AUSWR
The Association of U S West Retirees
 

 

 

Ford Retiree Deal Won't Suit GM, CEO Says
By Peter Whoriskey, Staff Writer
Washington Post
Wednesday, March 18, 2009 

When Ford and the United Auto Workers reached an agreement last month on retiree health care, it was touted as a model for the industry, one that could save the companies from faltering under the multibillion-dollar burden.

But General Motors chief executive G. Richard Wagoner Jr. yesterday emphasized that the Ford approach does not suit GM.

"The Ford program does not meet our needs at all," he told reporters at a Washington breakfast.  "It probably works for Ford, it doesn't work for us.  We need to do something different."

How to handle retiree health care has emerged as one of the key challenges facing the auto companies.

GM owes an estimated $20 billion to a retiree health fund; Chrysler owes $10 billion.

Under the terms of their loan agreement with the federal government, each company must attempt to strike a union deal by March 31 that would allow them to pay half of their retiree health obligations in stock rather than cash.

Ford's agreement to pay half its retiree health costs in stock was viewed as a potential framework for GM and Chrysler.  But there are significant differences between the Ford deal and the type of agreement GM and Chrysler can make.

"Because of demographics, because of history, et cetera, we can have some different needs," Wagoner said.  "So what works for Company A doesn't always work for Company B."

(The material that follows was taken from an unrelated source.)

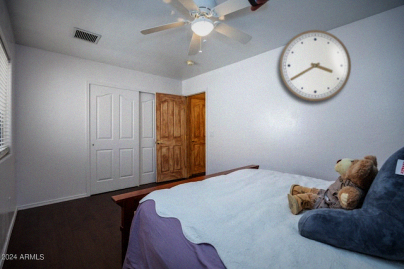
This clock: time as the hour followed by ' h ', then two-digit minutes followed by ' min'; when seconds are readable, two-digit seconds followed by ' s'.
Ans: 3 h 40 min
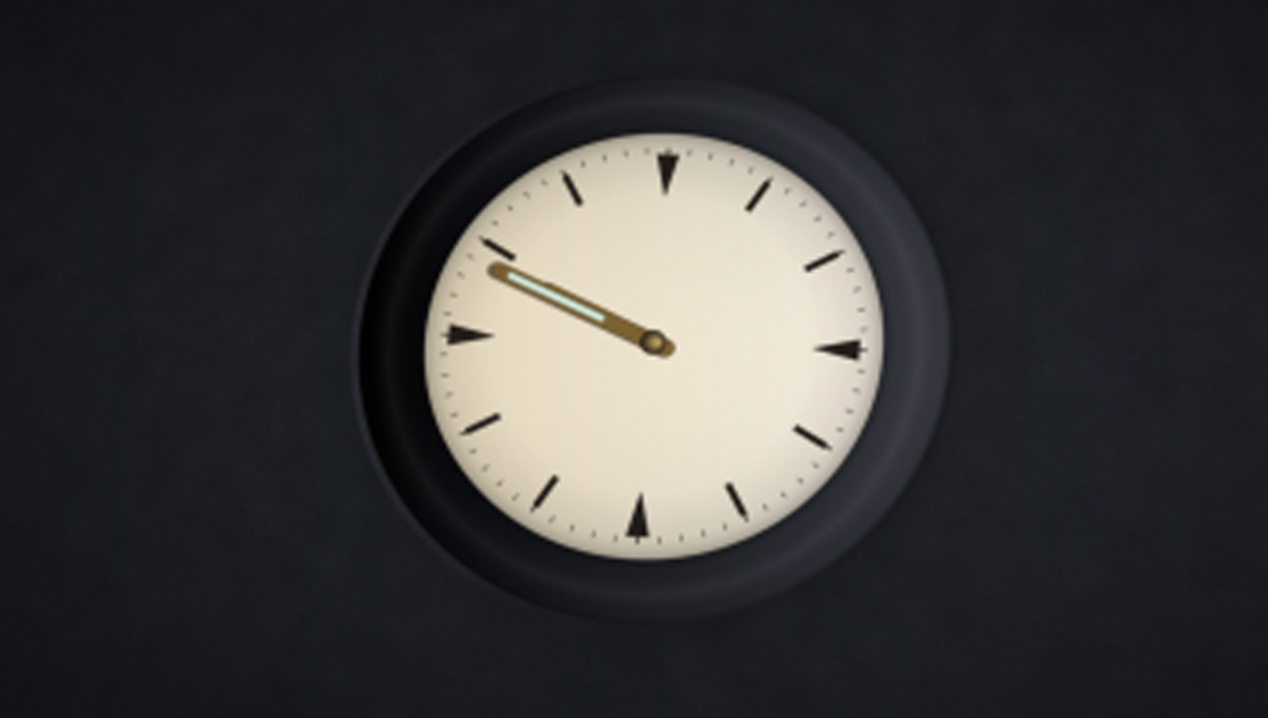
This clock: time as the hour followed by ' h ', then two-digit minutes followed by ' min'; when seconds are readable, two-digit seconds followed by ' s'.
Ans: 9 h 49 min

One of the key differences is that under the Ford agreement, the company gives up the right to pay its obligations in stock under certain circumstances.

For example, Ford loses the option to pay in stock when the stock price dips below $1 or when it receives a note from its auditors stating it is at risk of no longer remaining a "going concern."

GM has already received such a warning from its auditor.

Moreover, the relative burden of retiree health-care costs is different for GM and Ford.

Ford owes $13.1 billion to its retiree health fund, while its market capitalization is about $5.5 billion.

By contrast, GM owes $20 billion to the retiree health fund and has a market capitalization of $1.5 billion.

Together, GM and Chrysler must try to reach new retiree health-care agreements with the union in order to keep their $17.4 billion in loans.  Both companies, moreover, are seeking additional assistance.

As auto sales continue to slide, Chrysler chief executive Robert L. Nardelli is also seeking additional funds for Chrysler Financial, on top of a $1.5 billion loan from the Treasury Department.

"We have gone back to Treasury and said 'we need to re-up that amount,' " he told the financial cable television channel CNBC yesterday.  "We saw the evidence of how that works."

Nardelli didn't give an exact figure, but more loans would open up Chrysler Financial to a wider range of qualifying customers and increase sales as much as 20 percent, he said.

Some members of Congress have suggested other forms of help as well.  In a push to get gas-guzzlers off the road and spur new-car sales, Rep. Betty Sutton (D-Ohio) introduced legislation yesterday that would offer cash incentives to people willing to scrap their old cars and trucks.

Consumers would receive $3,000 to $5,000 for turning in vehicles that are at least 8 years old to buy more fuel-efficient vehicles or use mass transit.  To qualify for the program, new-car purchases must meet a minimum of 27 mpg on the highway and new trucks must meet 24 mpg.  The better the fuel efficiency, the bigger the incentive.

Staff writer Kendra Marr contributed to this report.